[Collected data]

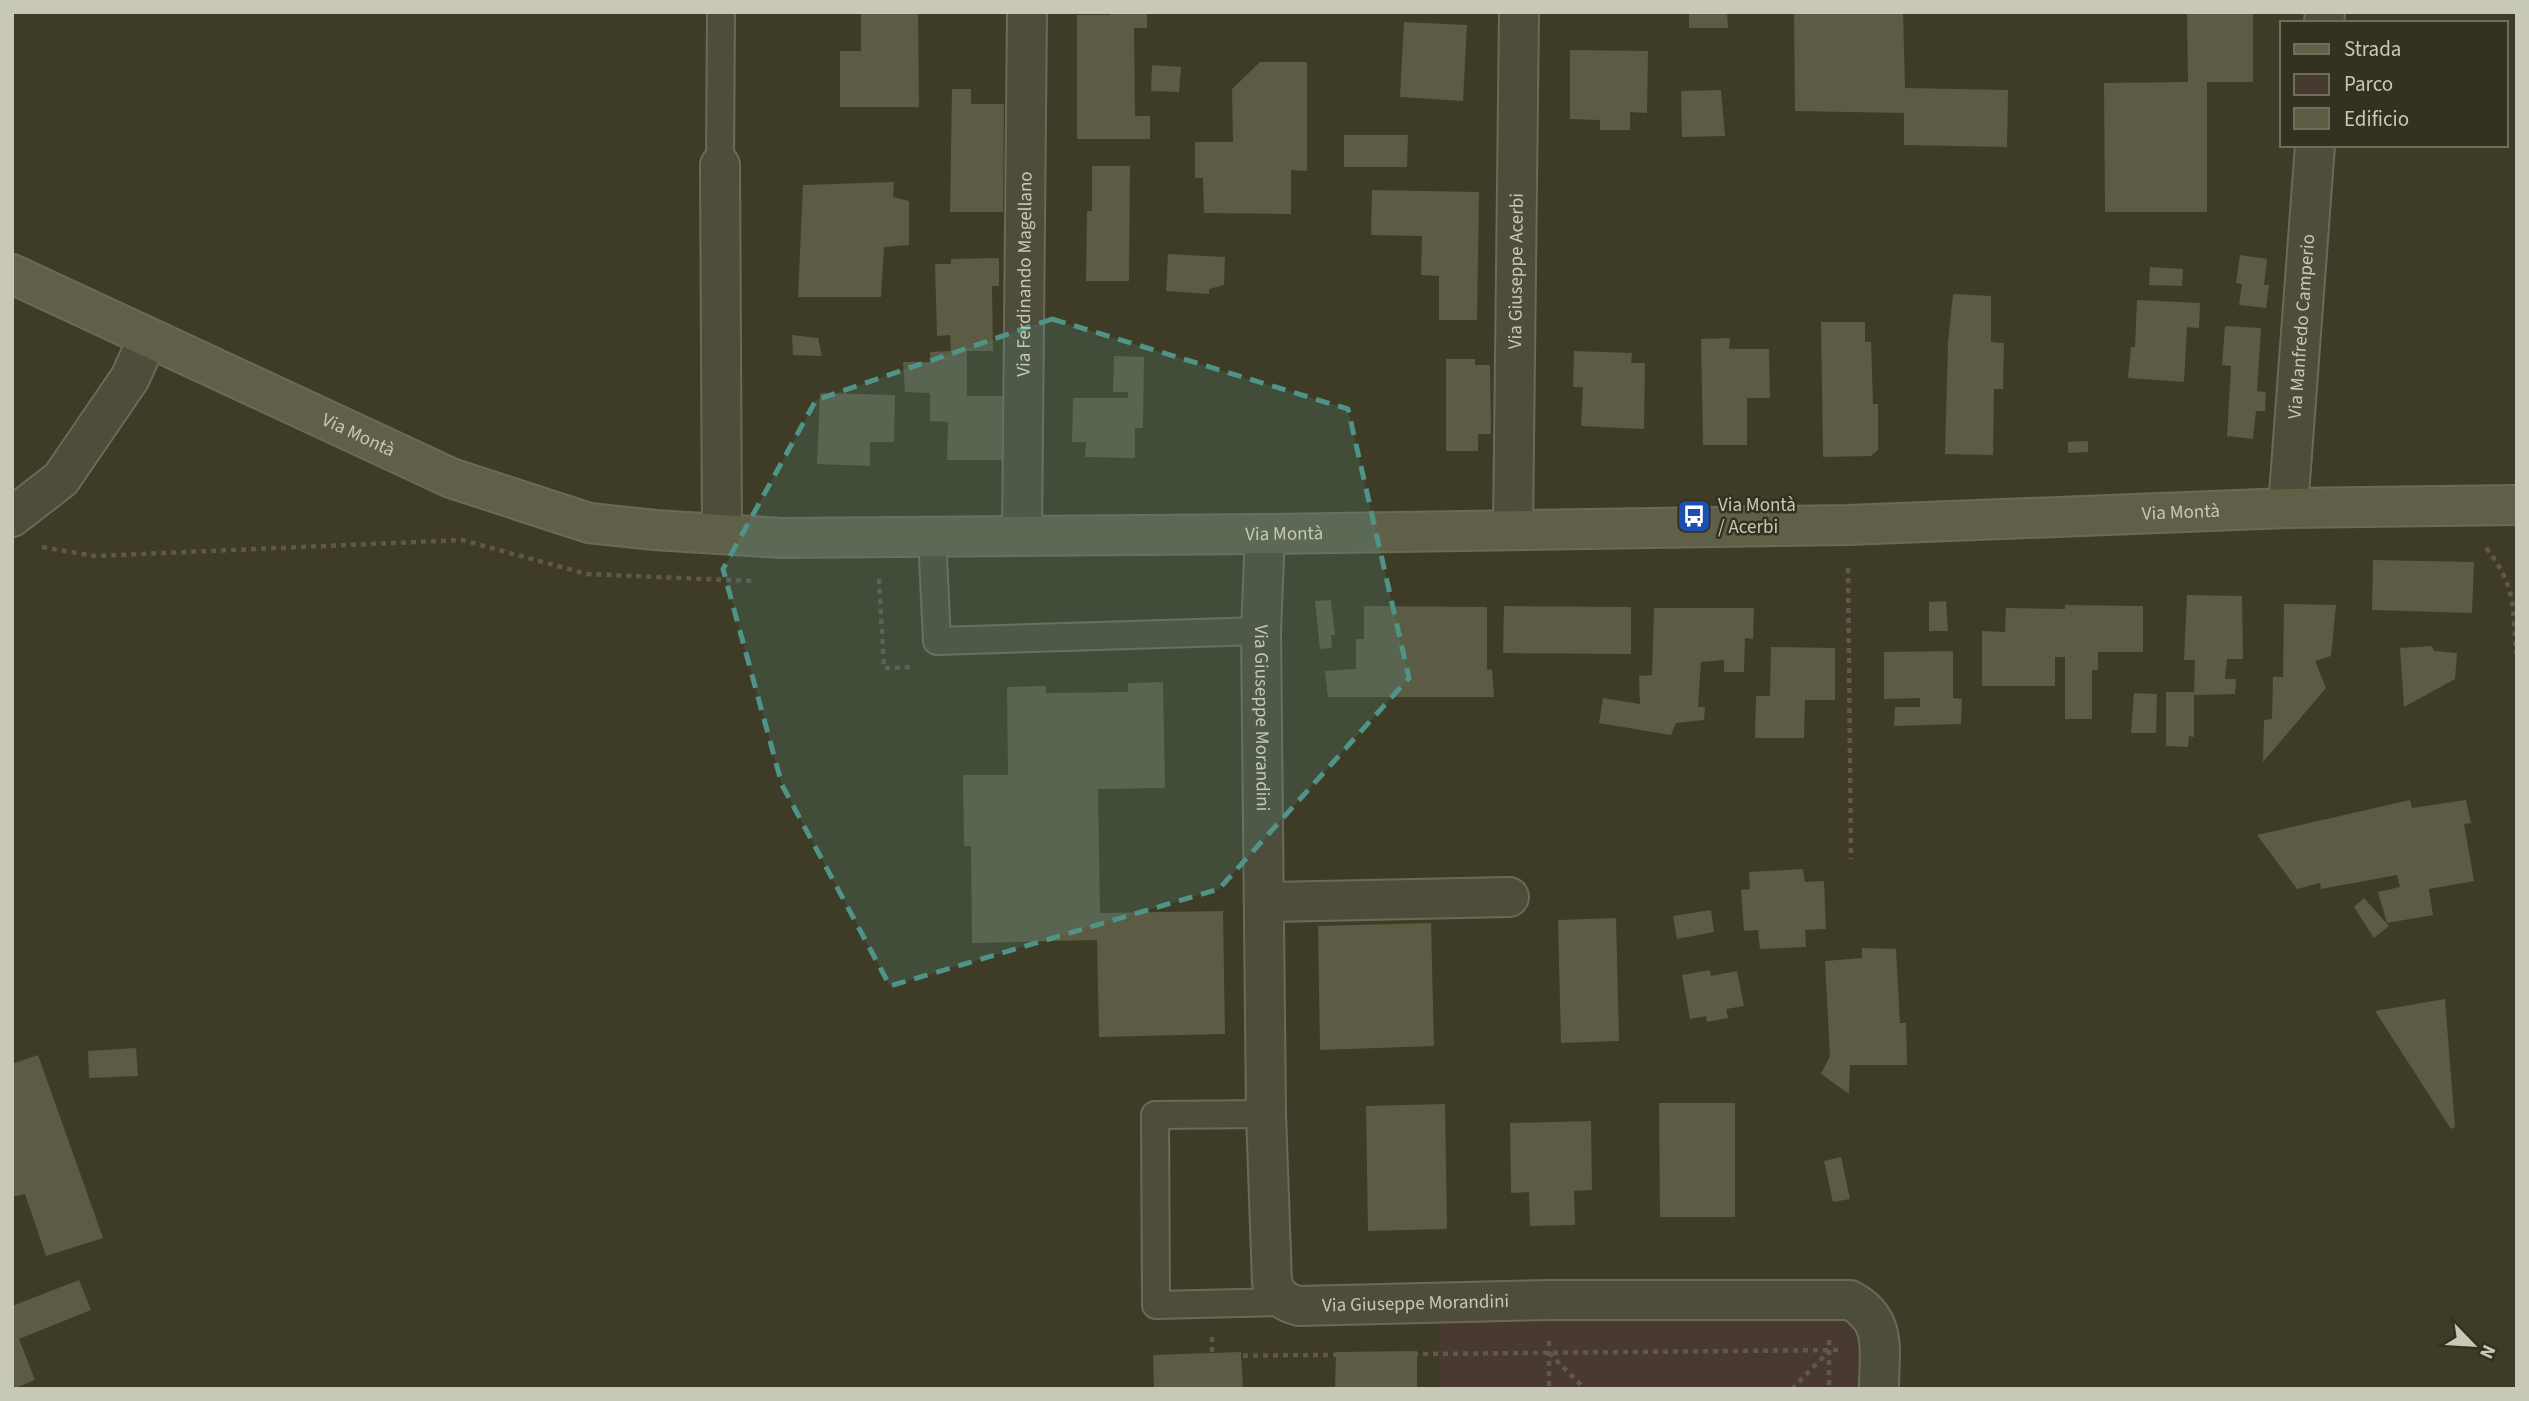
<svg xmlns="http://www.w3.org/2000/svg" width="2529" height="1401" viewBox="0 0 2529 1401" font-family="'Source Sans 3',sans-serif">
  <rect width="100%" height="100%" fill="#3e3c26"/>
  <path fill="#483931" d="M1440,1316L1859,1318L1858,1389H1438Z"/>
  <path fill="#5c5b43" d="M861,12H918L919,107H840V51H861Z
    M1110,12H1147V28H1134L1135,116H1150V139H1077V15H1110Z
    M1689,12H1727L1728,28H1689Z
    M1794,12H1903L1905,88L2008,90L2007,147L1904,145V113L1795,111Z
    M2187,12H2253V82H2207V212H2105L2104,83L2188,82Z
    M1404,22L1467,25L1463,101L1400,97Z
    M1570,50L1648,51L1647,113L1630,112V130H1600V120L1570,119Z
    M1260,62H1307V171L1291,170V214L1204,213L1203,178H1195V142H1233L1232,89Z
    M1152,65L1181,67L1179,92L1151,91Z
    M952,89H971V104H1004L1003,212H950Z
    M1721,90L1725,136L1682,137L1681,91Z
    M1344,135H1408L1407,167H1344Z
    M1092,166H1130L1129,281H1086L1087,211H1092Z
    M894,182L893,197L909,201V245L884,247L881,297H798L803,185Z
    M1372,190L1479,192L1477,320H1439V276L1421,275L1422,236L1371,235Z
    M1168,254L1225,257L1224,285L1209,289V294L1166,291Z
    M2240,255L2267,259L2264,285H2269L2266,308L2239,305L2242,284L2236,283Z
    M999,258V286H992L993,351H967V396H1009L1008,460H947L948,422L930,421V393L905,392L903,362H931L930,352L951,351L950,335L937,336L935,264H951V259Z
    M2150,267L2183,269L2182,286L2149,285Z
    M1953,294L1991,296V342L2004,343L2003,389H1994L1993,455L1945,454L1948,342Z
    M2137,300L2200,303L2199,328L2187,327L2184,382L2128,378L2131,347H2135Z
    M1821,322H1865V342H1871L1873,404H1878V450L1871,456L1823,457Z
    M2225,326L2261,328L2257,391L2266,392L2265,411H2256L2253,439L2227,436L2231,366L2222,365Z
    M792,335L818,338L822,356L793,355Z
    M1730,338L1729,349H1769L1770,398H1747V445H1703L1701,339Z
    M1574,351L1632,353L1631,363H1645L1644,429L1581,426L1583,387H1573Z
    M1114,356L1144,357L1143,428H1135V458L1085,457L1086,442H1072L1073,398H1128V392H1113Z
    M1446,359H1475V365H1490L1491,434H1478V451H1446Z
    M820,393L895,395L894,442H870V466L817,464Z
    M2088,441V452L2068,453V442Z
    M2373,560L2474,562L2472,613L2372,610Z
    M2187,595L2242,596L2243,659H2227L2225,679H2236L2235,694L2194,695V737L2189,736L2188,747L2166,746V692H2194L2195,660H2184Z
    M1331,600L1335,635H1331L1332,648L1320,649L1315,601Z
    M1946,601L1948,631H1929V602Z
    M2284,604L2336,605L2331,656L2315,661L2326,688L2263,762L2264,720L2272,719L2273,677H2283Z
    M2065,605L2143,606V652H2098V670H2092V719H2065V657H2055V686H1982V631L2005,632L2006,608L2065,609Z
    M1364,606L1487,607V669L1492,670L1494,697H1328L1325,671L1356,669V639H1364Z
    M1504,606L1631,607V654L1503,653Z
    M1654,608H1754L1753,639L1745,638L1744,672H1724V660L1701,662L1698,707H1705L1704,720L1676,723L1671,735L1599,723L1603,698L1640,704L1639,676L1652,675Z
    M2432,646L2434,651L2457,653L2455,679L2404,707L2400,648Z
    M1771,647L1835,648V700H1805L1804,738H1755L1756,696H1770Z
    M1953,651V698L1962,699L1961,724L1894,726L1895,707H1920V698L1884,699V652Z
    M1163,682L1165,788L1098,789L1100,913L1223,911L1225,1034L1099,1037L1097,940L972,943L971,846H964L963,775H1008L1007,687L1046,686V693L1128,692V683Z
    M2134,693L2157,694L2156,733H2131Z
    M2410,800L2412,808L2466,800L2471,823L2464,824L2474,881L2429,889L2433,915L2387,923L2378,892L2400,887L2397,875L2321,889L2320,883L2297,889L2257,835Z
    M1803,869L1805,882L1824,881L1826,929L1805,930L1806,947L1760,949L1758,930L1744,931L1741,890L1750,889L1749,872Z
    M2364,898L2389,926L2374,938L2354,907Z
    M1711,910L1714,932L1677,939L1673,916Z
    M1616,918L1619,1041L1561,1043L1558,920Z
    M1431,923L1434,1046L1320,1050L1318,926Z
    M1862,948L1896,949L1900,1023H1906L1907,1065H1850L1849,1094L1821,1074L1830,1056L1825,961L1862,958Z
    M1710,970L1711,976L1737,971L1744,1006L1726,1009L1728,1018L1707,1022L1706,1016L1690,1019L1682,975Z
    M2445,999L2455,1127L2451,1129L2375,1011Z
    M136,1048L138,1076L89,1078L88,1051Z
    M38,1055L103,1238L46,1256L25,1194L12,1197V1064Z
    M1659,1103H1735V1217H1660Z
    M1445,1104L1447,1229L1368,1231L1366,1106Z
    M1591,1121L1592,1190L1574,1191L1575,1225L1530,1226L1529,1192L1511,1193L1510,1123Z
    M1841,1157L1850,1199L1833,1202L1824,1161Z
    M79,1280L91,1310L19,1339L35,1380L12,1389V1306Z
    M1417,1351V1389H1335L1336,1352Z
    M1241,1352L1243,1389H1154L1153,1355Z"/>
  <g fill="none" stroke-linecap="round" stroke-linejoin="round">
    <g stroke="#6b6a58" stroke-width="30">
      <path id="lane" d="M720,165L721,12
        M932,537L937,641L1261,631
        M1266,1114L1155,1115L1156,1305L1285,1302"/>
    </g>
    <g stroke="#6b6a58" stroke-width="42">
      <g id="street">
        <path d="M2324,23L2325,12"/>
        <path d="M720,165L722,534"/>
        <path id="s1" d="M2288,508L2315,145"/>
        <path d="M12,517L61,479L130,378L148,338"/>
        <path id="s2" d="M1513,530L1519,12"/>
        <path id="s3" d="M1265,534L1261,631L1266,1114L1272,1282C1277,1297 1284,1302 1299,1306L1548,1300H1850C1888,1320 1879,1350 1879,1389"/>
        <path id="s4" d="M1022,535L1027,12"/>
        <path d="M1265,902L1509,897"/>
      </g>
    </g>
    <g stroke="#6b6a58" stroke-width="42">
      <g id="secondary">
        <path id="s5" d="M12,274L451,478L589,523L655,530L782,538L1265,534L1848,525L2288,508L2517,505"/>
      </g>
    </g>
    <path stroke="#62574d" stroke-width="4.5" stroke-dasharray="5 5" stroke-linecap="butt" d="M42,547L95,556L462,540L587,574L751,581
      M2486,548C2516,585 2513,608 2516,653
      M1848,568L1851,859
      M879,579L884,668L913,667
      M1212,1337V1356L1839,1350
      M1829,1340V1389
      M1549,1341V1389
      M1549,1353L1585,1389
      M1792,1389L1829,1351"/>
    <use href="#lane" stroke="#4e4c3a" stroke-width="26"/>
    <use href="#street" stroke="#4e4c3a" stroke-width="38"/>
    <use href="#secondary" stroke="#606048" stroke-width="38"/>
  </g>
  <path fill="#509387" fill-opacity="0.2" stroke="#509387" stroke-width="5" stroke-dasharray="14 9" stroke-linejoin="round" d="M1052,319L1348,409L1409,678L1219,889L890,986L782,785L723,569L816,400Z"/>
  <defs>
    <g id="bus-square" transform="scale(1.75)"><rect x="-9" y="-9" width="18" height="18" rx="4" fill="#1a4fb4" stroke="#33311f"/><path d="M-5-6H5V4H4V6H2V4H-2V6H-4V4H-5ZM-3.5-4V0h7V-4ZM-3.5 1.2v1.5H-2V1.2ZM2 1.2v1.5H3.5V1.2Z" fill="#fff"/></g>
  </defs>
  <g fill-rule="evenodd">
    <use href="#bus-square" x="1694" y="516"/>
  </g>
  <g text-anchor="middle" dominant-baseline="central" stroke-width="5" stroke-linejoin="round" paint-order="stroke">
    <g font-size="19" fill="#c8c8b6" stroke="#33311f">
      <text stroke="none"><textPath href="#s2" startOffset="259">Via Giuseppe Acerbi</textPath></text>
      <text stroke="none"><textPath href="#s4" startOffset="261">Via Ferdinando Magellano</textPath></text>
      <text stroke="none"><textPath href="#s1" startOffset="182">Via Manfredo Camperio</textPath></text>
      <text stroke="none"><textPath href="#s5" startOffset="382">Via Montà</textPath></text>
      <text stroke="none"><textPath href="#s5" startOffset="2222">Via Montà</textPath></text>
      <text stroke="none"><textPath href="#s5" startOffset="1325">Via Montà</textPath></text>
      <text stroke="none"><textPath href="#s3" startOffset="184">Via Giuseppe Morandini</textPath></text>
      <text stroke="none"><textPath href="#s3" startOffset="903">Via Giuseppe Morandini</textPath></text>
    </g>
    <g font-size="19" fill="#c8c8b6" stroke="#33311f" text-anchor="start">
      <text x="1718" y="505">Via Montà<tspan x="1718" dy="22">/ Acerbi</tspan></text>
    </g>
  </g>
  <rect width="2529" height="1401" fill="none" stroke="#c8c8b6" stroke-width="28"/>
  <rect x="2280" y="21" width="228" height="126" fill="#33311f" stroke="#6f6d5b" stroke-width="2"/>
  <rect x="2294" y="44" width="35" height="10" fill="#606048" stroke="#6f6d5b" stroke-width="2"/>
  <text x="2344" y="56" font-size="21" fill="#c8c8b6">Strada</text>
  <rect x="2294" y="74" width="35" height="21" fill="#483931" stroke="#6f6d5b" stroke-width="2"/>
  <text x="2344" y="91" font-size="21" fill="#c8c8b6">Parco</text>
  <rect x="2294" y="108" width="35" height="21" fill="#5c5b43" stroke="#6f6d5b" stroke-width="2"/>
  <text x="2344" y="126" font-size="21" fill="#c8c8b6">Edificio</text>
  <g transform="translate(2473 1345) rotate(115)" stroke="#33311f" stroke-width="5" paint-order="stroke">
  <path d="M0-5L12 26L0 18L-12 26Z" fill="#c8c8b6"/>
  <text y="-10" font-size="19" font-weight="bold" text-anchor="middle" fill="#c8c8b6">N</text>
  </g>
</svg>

## TASK GOAL
Show every line from the entries above in which the word "middle" appears.

## OUTPUT
  <g text-anchor="middle" dominant-baseline="central" stroke-width="5" stroke-linejoin="round" paint-order="stroke">
  <text y="-10" font-size="19" font-weight="bold" text-anchor="middle" fill="#c8c8b6">N</text>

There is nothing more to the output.